Given material
----

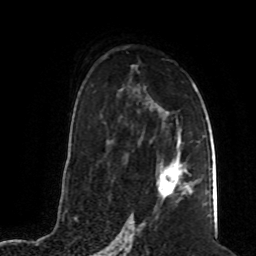
Breast MRI (dynamic contrast-enhanced), one axial slice. Position 48 of 80 along the scan axis. Cropped to one breast. Dynamic contrast-enhanced series, time point 2 of 8 at this slice position (early post-contrast). 1.5 T. TE 4.2 ms, TR 7 ms. 2 mm slice thickness. 256 × 256 image matrix, field of view 165 × 165 mm. Female patient.
Structures marked on this image (semi-automatically segmented with operator editing):
- enhancing-tissue mask used for the functional tumour volume (all voxels passing the contrast-enhancement thresholds inside the analysis volume; usually the tumour): box from (x=158, y=152) to (x=192, y=199) px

----

What is required
Repeat the listing word for word, but without its pictures.

Exercise solution
Breast MRI (dynamic contrast-enhanced), one axial slice. Position 48 of 80 along the scan axis. Cropped to one breast. Dynamic contrast-enhanced series, time point 2 of 8 at this slice position (early post-contrast). 1.5 T. TE 4.2 ms, TR 7 ms. 2 mm slice thickness. 256 × 256 image matrix, field of view 165 × 165 mm. Female patient.
Structures marked on this image (semi-automatically segmented with operator editing):
- enhancing-tissue mask used for the functional tumour volume (all voxels passing the contrast-enhancement thresholds inside the analysis volume; usually the tumour): box from (x=158, y=152) to (x=192, y=199) px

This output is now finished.